Advertisement

Hanoi Reportedly Agrees to Send All Amerasian Children to U.S.

Share
From Times Wire Services

Vietnam has agreed in principle to an airlift to the United States of thousands of Amerasians who were fathered by Americans during the Vietnam War and left to lives of poverty and discrimination, two U.S. congressmen said Wednesday.

Reps. Robert J. Mrazek (D-N.Y.) and Thomas J. Ridge (R-Pa.) said the agreement reached in Ho Chi Minh City this week “will result in a massive airlift of all Amerasian children from Vietnam,” perhaps within two years.

The agreement with Vietnam’s Foreign Minister Nguyen Co Thach would allow the estimated 8,000 to 12,000 Amerasians and 22,000 close relatives to fly to the United States after six months of language study and cultural orientation in the Philippines.

Advertisement

The congressmen said a final, detailed agreement will be worked out in talks beginning Feb. 4 in Vietnam. The U.S. delegation will be headed by Bruce Beardsley, director of U.S. refugee programs at the embassy in Bangkok.

The United States has resettled about 4,000 Amerasians under the United Nations-sponsored Orderly Departure Program for Vietnamese refugees and migrants.

Vietnam suspended the program in January, 1986, and demanded a quicker, bilateral program for resettling Amerasians.

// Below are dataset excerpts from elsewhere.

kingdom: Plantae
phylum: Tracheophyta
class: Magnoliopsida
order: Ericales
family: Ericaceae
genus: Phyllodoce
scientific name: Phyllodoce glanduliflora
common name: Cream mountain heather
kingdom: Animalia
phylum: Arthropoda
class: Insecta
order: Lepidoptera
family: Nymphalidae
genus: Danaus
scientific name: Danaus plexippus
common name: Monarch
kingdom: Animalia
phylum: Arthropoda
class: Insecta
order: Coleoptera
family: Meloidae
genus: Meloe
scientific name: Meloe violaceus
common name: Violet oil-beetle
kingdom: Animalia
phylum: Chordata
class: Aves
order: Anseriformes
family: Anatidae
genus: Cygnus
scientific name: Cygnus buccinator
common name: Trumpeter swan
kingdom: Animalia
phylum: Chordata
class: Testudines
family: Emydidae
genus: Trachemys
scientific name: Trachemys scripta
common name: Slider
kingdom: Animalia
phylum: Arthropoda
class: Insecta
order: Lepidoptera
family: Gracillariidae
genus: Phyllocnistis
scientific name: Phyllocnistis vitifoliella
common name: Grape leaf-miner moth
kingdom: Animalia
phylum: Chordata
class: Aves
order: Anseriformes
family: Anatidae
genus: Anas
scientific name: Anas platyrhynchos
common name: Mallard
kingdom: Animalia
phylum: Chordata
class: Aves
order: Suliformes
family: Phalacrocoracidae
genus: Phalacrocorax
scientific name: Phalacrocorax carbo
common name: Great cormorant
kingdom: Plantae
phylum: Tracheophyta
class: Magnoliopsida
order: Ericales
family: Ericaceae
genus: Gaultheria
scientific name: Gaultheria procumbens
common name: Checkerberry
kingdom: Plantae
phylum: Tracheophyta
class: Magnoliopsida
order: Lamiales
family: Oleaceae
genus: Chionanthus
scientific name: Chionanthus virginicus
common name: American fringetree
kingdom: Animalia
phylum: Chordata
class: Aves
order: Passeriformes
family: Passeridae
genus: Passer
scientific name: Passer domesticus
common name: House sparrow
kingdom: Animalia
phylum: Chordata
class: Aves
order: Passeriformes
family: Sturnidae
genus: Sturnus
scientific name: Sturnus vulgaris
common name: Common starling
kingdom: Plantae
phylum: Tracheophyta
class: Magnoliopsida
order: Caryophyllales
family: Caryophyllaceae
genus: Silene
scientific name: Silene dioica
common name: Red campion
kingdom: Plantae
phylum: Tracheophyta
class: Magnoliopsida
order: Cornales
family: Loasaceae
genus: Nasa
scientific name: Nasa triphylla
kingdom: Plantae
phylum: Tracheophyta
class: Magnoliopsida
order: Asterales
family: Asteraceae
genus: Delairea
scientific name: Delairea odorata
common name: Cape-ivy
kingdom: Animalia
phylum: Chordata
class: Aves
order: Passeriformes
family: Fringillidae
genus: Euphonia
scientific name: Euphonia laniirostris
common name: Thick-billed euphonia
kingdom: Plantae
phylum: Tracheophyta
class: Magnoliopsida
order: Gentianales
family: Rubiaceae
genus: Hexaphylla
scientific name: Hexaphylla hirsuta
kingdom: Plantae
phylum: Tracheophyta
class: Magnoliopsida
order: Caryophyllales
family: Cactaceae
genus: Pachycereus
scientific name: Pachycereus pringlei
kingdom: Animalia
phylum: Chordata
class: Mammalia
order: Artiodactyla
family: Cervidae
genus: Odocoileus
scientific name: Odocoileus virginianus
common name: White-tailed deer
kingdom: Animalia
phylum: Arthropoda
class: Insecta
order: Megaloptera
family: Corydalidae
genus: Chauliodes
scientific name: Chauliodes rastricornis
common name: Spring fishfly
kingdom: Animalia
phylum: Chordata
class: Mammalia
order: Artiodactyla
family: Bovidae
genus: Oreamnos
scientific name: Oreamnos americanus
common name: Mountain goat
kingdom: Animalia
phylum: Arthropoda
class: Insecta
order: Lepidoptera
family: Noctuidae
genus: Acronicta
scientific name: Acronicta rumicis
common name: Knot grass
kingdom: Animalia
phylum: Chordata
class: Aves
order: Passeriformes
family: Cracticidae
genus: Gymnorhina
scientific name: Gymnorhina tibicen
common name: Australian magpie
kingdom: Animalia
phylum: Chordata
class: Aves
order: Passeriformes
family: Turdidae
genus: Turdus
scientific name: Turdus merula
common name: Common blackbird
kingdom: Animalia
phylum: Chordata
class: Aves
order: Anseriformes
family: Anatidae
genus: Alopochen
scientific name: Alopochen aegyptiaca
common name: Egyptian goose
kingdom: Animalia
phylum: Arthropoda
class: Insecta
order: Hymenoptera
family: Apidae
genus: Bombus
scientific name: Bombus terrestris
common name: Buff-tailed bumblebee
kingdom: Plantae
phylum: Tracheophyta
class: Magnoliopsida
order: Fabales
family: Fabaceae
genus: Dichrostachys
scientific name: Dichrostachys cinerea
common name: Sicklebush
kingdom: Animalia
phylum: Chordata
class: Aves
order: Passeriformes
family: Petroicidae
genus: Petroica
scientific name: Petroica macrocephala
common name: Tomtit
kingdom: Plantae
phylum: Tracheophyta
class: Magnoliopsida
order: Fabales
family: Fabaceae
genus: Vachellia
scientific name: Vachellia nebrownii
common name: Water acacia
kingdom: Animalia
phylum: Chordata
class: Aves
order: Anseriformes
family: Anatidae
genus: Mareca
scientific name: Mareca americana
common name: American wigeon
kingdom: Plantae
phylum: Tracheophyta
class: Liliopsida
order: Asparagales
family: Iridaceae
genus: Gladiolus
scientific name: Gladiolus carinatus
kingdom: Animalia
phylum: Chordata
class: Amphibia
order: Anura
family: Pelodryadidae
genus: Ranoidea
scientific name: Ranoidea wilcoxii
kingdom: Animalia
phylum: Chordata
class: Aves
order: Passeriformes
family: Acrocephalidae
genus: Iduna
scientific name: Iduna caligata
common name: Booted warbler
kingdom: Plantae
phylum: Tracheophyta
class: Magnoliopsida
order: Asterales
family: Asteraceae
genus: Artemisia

Hanoi recently resumed it after Washington agreed to change some procedures.

The congressmen, back from a four-day trip to Vietnam, said the new arrangement, creating a separate Amerasian program, is based on a bill signed into law Dec. 22.

The law calls for all Amerasians to be resettled in the United States within two years and creates a new category of immigrants, Amerasians, who had been leaving Vietnam as refugees. The congressmen said it makes eligible virtually any child with black or Caucasian features born during America’s military involvement in Vietnam, which ended in late 1973.

Thach, who is also a deputy premier, pledged full commitment to the law.